Robin Luckey over 14 years ago
 

Nobody's asking for flawless. Good would be sufficient.

These are not a few stray detections, Mr(s) luckey; these are now a significant fraction of Apache projects. I'm aware, as I continue to remind you, of several other false positives.

I would love to know the names of some of the projects you refer to which make this extremely broad matching strategy desirable. To date, only false positives are known. No stray positives are known, suggesting either that there is a significant paucity of information or that this is a mistaken behavior.

We've turned up hidden GPL in a lot of projects

Like what?

and false positives are quite rare.

Well, first I was the only one. Then someone turned up a bunch of others on their very first look; now they're quite rare.
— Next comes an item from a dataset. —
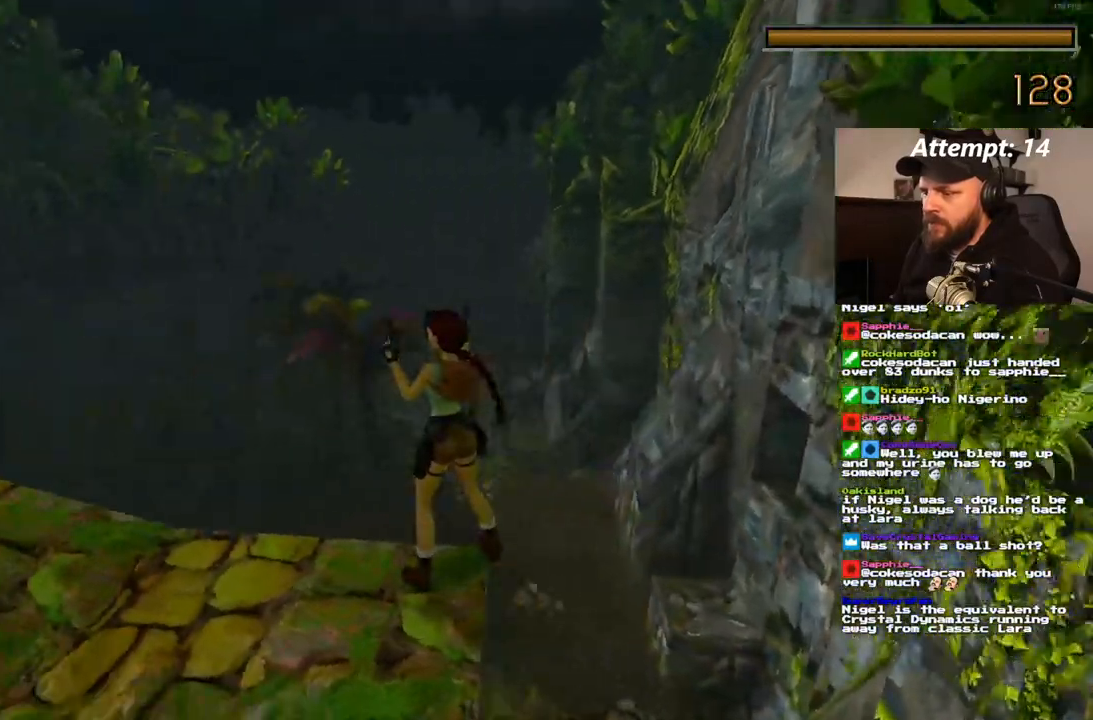
{"dt_ms": 500, "buttons": ["L1", "DPAD_UP"], "left_stick": "center", "right_stick": "center", "events": [[50, "DPAD_LEFT", "up"], [100, "L1", "down"], [467, "DPAD_UP", "down"]]}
Are you basing this solely on the expectation that because you've never looked for them and aren't aware of others, there must not be any? Do you have any actual reason to believe they're rare?
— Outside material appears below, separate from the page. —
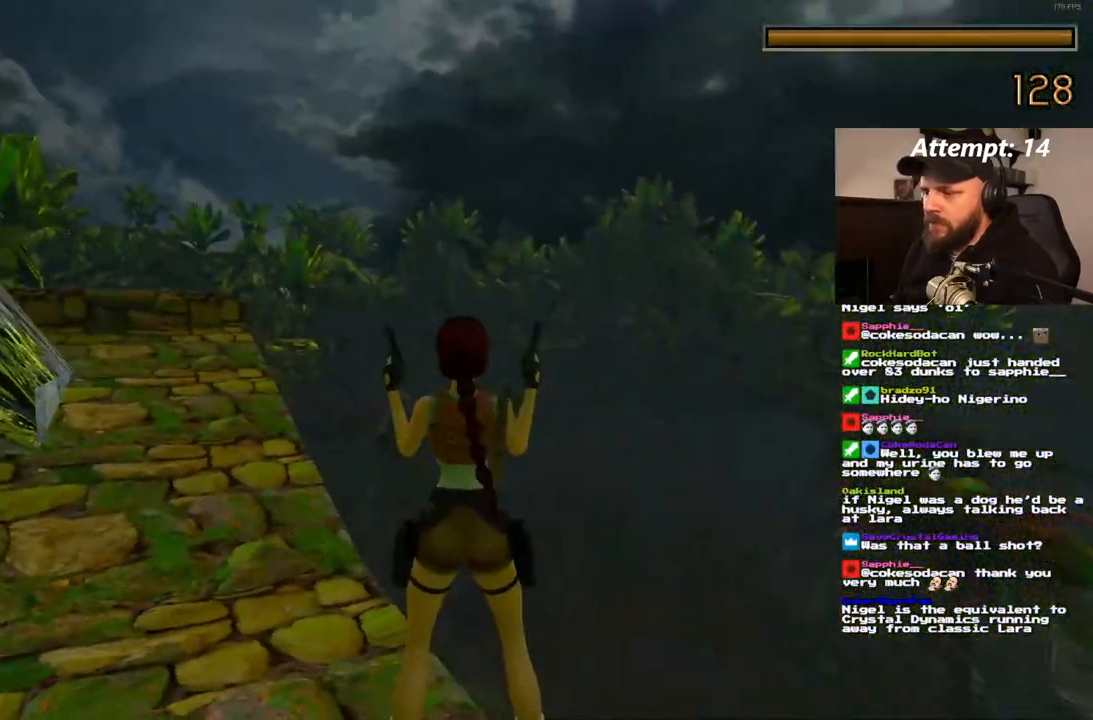
{"dt_ms": 500, "buttons": ["L1", "DPAD_UP", "DPAD_LEFT"], "left_stick": "center", "right_stick": "center", "events": [[250, "DPAD_LEFT", "down"]]}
From here, they appear to actually be quite common.

Both of us suggested a mechanism for fixing this unequivocally which would be trivial for Ohloh to implement. Have you come to an opinion yet on that mechanism, sir?

John Haugeland over 14 years ago
 

@Robin,

First off, thanks for you prompt and detailed reply. You guys are doing a great job, many thanks for that. And please accept that my critique is only intended to make a great tool even better.

In another thread you state that The license detector is not incredibly smart. So for Camel the report is not good, ServiceMix same thing Explicit exclusion of a dependency because of it's LGPL license caused ohloh to interpret it as depending on a LGPL project, which is exactly the same situation as John's if my understanding is correct. For ActiveMQ the sandbox does not get into the distro afaik, so it should not be enlisted, I'll follow up on that, thanks.

Flawless license detection is not our goal. That's fine, but then I suggest putting a large disclaimer on the https://www.ohloh.net/p//analyses/latest linking to a page that describes how license determination is done and that it could be flowed, maybe with some examples. Or, if you know that the metric is flawed don't publish it.

However, I would much prefer improving it because the reality is that people do use your metrics, they like simple things and don't have time to research what a metric really means. I like your idea of ignoring everything (including comments) in in a pom. Making changes in the code to accommodate a moving target like the ohloh licensing algorithm is imho not an option.

One more thing, I tried to figure out how you found out what the offending files are. I didn't see a way to get to them from the ohloh site, so I assume you looked at logs or something. Is it possible for instance to link to the offending files and have some solution a la wikipedia in which trusted editors make a determination if the algorithm was correct? i.e. if the algorithm determines that a file is gpl licensed, me as the manager of the project say no, and then humans cast their decision? If say N people agree, the algorithm decision is overruled. There should not be many files that require human intervention, and if it's done by a community it should be feasible. Just a thought.